His thumb grazed over my knuckles, slow, almost absent—but the pressure was anything but casual. His calluses caught against mine, and the way his fingers lingered told me he wasn’t ready to let go.

“Only a fool would try to weigh the sun, or the moon, or the stars,”

he said, and his voice—goddess—his voice sounded like it had been scraped raw.

"And just the same, there is nothing . . . nothing in this world that could ever match your worth.”

His jaw clenched like he regretted saying it out loud, like the truth had broken past whatever restraint he was clinging to.

Before I could move—before I could think—he lifted my hand to his mouth. And then I was thinking of nothing but him.

His lips brushed my skin with a softness that broke me. Like a man kissing a wound he couldn’t heal. Like a goodbye he didn’t want to give. I felt the moment catch in his throat. A pause. A breath. A silent war behind his eyes.

And then, with a shudder I wasn’t meant to notice, he pulled back. His fingers slipped from mine. My hand fell to my lap like it had lost all purpose.

“I think you’ll find happiness in Tiepaz,”

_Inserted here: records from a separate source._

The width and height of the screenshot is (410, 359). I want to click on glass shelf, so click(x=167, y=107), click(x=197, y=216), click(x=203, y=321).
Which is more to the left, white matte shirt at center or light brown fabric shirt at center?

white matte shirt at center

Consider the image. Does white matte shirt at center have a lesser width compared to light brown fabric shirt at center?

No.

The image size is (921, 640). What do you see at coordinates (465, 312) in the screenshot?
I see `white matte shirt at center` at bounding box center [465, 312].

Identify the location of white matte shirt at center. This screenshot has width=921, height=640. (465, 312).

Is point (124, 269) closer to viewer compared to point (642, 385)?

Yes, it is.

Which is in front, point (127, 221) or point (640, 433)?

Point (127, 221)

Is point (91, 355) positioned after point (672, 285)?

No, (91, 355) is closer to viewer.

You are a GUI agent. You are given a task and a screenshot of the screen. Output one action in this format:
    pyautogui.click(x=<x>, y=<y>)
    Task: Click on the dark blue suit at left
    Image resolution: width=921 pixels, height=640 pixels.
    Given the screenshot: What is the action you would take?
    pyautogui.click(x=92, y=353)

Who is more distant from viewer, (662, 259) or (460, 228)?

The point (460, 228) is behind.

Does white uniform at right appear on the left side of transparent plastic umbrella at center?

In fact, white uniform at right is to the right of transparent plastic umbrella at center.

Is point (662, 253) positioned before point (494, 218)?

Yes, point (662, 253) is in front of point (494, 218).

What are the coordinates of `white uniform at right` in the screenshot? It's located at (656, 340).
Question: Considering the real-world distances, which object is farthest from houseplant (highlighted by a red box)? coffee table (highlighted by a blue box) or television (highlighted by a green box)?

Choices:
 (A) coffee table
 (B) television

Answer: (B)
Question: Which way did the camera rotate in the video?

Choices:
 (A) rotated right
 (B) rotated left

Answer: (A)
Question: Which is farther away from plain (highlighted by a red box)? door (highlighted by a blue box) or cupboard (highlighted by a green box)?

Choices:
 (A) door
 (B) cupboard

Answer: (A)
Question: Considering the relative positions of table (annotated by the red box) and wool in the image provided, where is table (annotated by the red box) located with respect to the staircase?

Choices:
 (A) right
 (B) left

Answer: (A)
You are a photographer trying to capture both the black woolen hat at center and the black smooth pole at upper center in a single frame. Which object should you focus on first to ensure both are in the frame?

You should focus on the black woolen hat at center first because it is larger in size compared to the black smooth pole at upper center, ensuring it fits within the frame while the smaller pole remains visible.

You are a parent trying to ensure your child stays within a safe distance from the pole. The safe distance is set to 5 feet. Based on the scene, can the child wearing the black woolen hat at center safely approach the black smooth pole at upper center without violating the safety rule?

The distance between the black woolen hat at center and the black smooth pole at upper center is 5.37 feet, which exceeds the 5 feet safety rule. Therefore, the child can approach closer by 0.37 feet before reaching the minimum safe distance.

he said, barely above a whisper.

"And after everything . . . you deserve it.”

But he didn’t look at me when he said it.

I was grateful that he didn’t. Because if he had, I wasn’t entirely sure if I’d let him walk away.

I stood frozen, staring at the space he had left behind. My stomach twisted, my pulse hammering in my throat. I didn’t realize how much I wanted him to stay, how much I wanted him to not stop, until he was gone.

I should have said something. I should have called after him, told him that happiness wasn’t something I deserved. That I didn’t want Tiepaz—I wanted . . .

I wanted this.

I pressed my hand against my chest, where the ghost of his lips still lingered against my skin.

And for the first time in a long, long time, I wished I had the courage to ask for what I wanted.